Türkiye’nin zengin yüzde 1 için çalışan “küresel sistemden” kopuk bir sonuca varması mümkün değil, bugün nüfusun yüzde 1’i, ülke servetinin yüzde 55’ine hakim gözüküyor. (Birleşmiş Milletler Kalkınma Programı raporu, Ekim 2016) Üstelik, Güney Afrika merkezli New World Wealth örgütünün "Milyoner Göçü 2018" raporuna göre ülkesini terk eden “Dolar milyoneri” Türk sayısı, 6 bin!.. Bu “manidar” göç olayında Çin ve Hindistan’dan sonra 3’üncü sıradayız!.. 

Demek, cebini dolduranların hatırı sayılır bölümü, doğup-büyüdükleri, servetlerini yaptıkları ülkenin “beka mücadelesine” pek güvenmiyorlar, anlamlıdır!.. 

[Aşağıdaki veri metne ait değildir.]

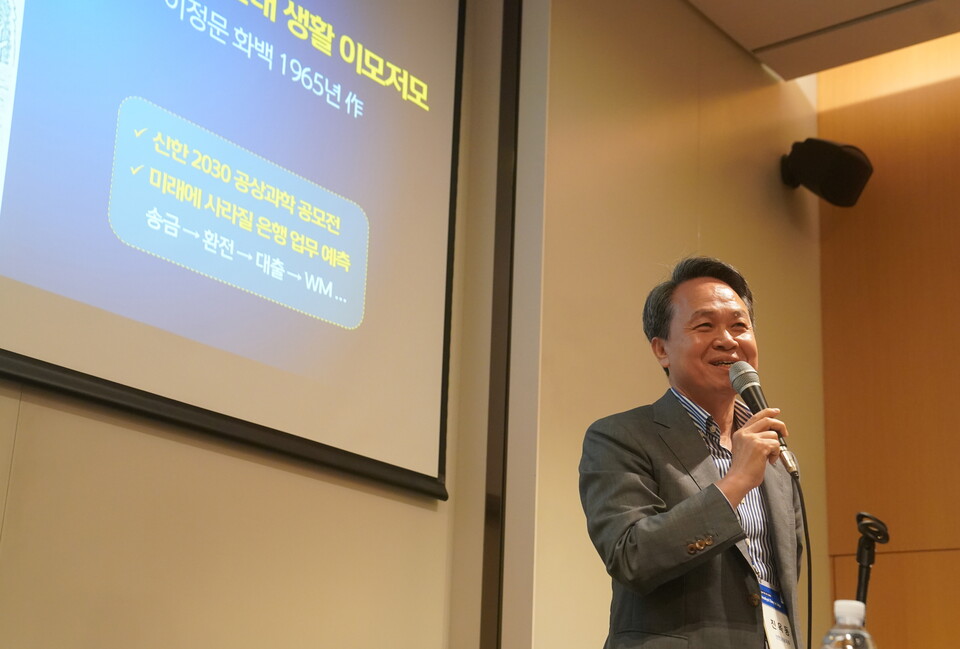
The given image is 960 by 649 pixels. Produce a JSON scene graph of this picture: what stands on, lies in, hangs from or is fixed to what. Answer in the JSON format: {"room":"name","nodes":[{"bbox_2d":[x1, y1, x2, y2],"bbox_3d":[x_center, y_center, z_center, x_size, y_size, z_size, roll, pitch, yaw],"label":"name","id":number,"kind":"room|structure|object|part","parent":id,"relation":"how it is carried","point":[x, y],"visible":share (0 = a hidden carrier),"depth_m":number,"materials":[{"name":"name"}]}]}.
{"room":"event hall","nodes":[
{"label":"event hall","id":0,"kind":"room"},
{"bbox_2d":[0,0,514,648],"bbox_3d":[-1.292,-0.281,2.739,0.164,3.522,3.854,-11,-22,37],"label":"wall","id":1,"kind":"structure","parent":0,"point":[173,506],"depth_m":3.36,"materials":[{"name":"beige paint"}]},
{"bbox_2d":[0,0,463,501],"bbox_3d":[-0.911,-0.710,3.229,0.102,1.804,2.436,-11,-22,37],"label":"projection screen","id":2,"kind":"object","parent":1,"relation":"attached to","point":[108,248],"visible":0.99,"depth_m":3.50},
{"bbox_2d":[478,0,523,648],"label":"wall trim","id":3,"kind":"structure","parent":1,"relation":"attached to","point":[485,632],"depth_m":4.15,"materials":[{"name":"brown"}]},
{"bbox_2d":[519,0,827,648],"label":"side wall","id":4,"kind":"structure","parent":0,"point":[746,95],"depth_m":4.64,"materials":[{"name":"beige paint"}]},
{"bbox_2d":[780,138,872,207],"bbox_3d":[1.316,-0.577,5.414,0.299,0.255,0.284,-11,-22,37],"label":"wall speaker","id":5,"kind":"object","parent":4,"relation":"attached to","point":[850,157],"visible":0.99,"depth_m":5.32,"materials":[{"name":"black plastic"}]},
{"bbox_2d":[682,0,959,79],"bbox_3d":[0.963,-2.030,2.538,4.350,0.157,5.801,-11,-22,37],"label":"ceiling","id":6,"kind":"structure","parent":0,"point":[829,6],"depth_m":5.22,"materials":[{"name":"paint"}]},
{"bbox_2d":[820,600,877,648],"bbox_3d":[0.483,0.468,1.839,0.079,0.212,0.077,-11,-22,37],"label":"water bottle","id":7,"kind":"object","parent":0,"point":[836,610],"visible":1,"depth_m":1.84,"materials":[{"name":"clear plastic"}]},
{"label":"cap","id":8,"kind":"part","parent":7,"relation":"part of","materials":[{"name":"white plastic"}]},
{"bbox_2d":[816,25,959,646],"bbox_3d":[3.367,0.104,4.127,5.002,3.852,0.191,-11,-22,37],"label":"wooden wall","id":9,"kind":"structure","parent":0,"point":[957,286],"depth_m":5.52,"materials":[{"name":"brown wood"}]},
{"label":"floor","id":10,"kind":"structure","parent":0,"visible":0},
{"bbox_2d":[578,255,809,648],"bbox_3d":[0.493,0.700,3.157,0.576,1.708,0.727,-11,-22,37],"label":"man","id":11,"kind":"object","parent":10,"relation":"on","point":[641,540],"visible":0.98,"depth_m":3.08},
{"bbox_2d":[727,360,797,476],"bbox_3d":[0.629,0.210,3.141,0.161,0.242,0.129,-11,-22,37],"label":"microphone","id":12,"kind":"object","parent":11,"relation":"in","point":[744,385],"visible":0.87,"depth_m":3.14,"materials":[{"name":"metal"}]},
{"bbox_2d":[794,471,813,648],"bbox_3d":[0.712,0.773,3.107,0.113,0.791,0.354,0,-17,6],"label":"microphone cable","id":13,"kind":"object","parent":12,"relation":"attached to","point":[810,612],"visible":0.89,"depth_m":3.25,"materials":[{"name":"black plastic"}]},
{"bbox_2d":[853,512,890,617],"bbox_3d":[0.980,1.091,3.619,0.281,1.202,0.314,-11,-22,37],"label":"microphone stand","id":14,"kind":"object","parent":10,"relation":"on","point":[868,547],"visible":0.8,"depth_m":3.75,"materials":[{"name":"black metal"}]}
]}

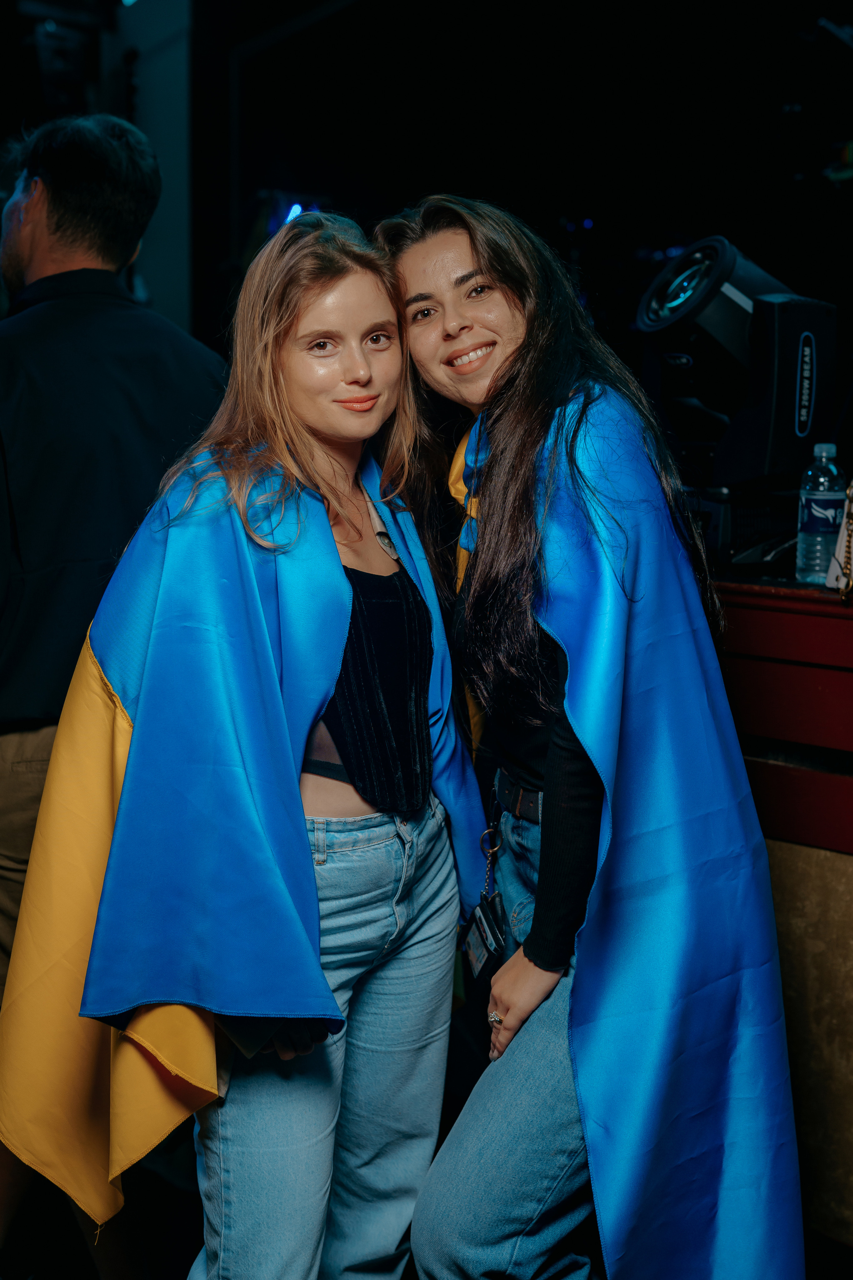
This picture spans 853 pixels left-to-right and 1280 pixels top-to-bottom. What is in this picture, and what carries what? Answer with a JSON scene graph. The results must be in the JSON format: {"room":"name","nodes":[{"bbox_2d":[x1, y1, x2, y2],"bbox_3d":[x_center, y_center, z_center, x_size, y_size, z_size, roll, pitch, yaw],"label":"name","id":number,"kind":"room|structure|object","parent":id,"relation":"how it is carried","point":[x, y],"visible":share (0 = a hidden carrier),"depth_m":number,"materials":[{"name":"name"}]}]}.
{"room":"bar","nodes":[
{"label":"bar","id":0,"kind":"room"},
{"bbox_2d":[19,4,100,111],"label":"stage light","id":1,"kind":"object","parent":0,"point":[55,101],"visible":0.78,"depth_m":5.42,"materials":[{"name":"black"}]},
{"bbox_2d":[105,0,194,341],"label":"wall","id":2,"kind":"structure","parent":0,"point":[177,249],"depth_m":6.09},
{"bbox_2d":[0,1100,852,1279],"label":"floor","id":3,"kind":"structure","parent":0,"point":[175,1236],"depth_m":2.91,"materials":[{"name":"wood"}]},
{"bbox_2d":[0,112,230,1237],"bbox_3d":[-0.707,0.097,2.671,0.667,2.113,0.670,-6,9,-40],"label":"man","id":4,"kind":"object","parent":3,"relation":"on","point":[118,346],"visible":0.82,"depth_m":2.44},
{"bbox_2d":[3,206,472,1279],"bbox_3d":[-0.245,0.288,2.145,0.725,1.766,0.607,-6,9,-40],"label":"woman","id":5,"kind":"object","parent":3,"relation":"on","point":[299,452],"visible":0.95,"depth_m":2.02},
{"bbox_2d":[1,441,485,1235],"bbox_3d":[-0.227,0.289,2.202,0.411,1.196,0.853,4,8,29],"label":"flag","id":6,"kind":"object","parent":5,"relation":"on","point":[108,652],"visible":0.78,"depth_m":1.97,"materials":[{"name":"fabric"}]},
{"bbox_2d":[389,198,803,1279],"bbox_3d":[0.209,0.259,2.199,0.618,1.799,0.738,-6,9,-40],"label":"woman","id":7,"kind":"object","parent":3,"relation":"on","point":[409,286],"visible":0.92,"depth_m":2.01},
{"bbox_2d":[475,390,805,1279],"bbox_3d":[0.249,0.412,2.129,0.441,1.456,0.764,-2,7,-16],"label":"blue flag","id":8,"kind":"object","parent":7,"relation":"on","point":[630,1161],"visible":0.85,"depth_m":1.95,"materials":[{"name":"blue fabric"}]},
{"bbox_2d":[714,568,852,1266],"bbox_3d":[1.028,0.529,2.465,0.800,1.170,2.102,-6,9,-40],"label":"counter","id":9,"kind":"object","parent":3,"relation":"on","point":[844,632],"visible":0.52,"depth_m":2.41,"materials":[{"name":"red wood"}]},
{"bbox_2d":[635,236,839,576],"bbox_3d":[0.586,-0.447,2.759,0.399,0.625,0.394,-6,9,-40],"label":"stage light","id":10,"kind":"object","parent":9,"relation":"on","point":[722,309],"visible":0.89,"depth_m":2.66,"materials":[{"name":"black"}]},
{"bbox_2d":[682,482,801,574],"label":"audio mixer","id":11,"kind":"object","parent":9,"relation":"on","point":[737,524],"visible":0.51,"depth_m":2.71,"materials":[{"name":"black"}]},
{"bbox_2d":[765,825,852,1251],"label":"panel","id":12,"kind":"object","parent":9,"relation":"attached to","point":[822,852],"visible":0.44,"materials":[{"name":"brown"}]},
{"bbox_2d":[796,442,846,586],"bbox_3d":[0.705,-0.223,2.544,0.079,0.258,0.078,-6,9,-40],"label":"water bottle","id":13,"kind":"object","parent":9,"relation":"on","point":[814,512],"visible":0.97,"depth_m":2.52,"materials":[{"name":"clear plastic"}]},
{"bbox_2d":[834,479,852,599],"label":"chain","id":14,"kind":"object","parent":9,"relation":"on","point":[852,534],"visible":0.99,"depth_m":2.38,"materials":[{"name":"gold metal"}]},
{"bbox_2d":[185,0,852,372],"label":"back wall","id":15,"kind":"structure","parent":0,"point":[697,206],"depth_m":6.77,"materials":[{"name":"black"}]},
{"bbox_2d":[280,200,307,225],"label":"stage light","id":16,"kind":"object","parent":15,"relation":"attached to","point":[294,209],"visible":0.43,"depth_m":5.71,"materials":[{"name":"blue"}]}
]}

O zaman “beka mücadelesini” her alana yaymak zorundayız.. Bu aşamada artık, hedefimiz yüksek büyüme oranları kadar, ülkenin geleceğine dört eliyle sarılmış geniş kitlelerin yaşam karşısında başı dik durmasıdır. 

 

“Ekonomi anayasası”na ihtiyaç var  

Hep, siyaseti tartışmanın konforuna sığınmış görünüyoruz, oysa, çöken bir küresel sistem karşısında beka mücadelemiz, ekonomik tercihlerimize bağlıdır ve “neo-liberalizm” bizim bu hayati sorunumuz için kapı aralamıyor…

Durum net: Bizim bir ekonomi anayasasına ihtiyacımız var!..

Liberalizmin ürettiği en ağır insan hakları ihlali olan “fakirlikle” mücadelemizi, bu sistemin pervasızlığına teslim edemeyiz, “insani yaşam kriterlerini” de toplumsal bir uzlaşma ile belirlemek zorundayız. Açık söyleyeyim: O, asgari ücret tespit komisyonu toplantıları, bugünün koşullarında bir tiyatrodan ibarettir.

Örnek bir soru: Toplum olarak devleti yönetenlerin dış borçlanmasını yıllık ulusal üretimimizin yüzde kaçı oranında olmasını kabul ediyoruz, tartışan var mı?

Artık belli oldu: Sürdürülemez bir küresel sistemin dayattığı değerler ile yaşamamız mümkün değil.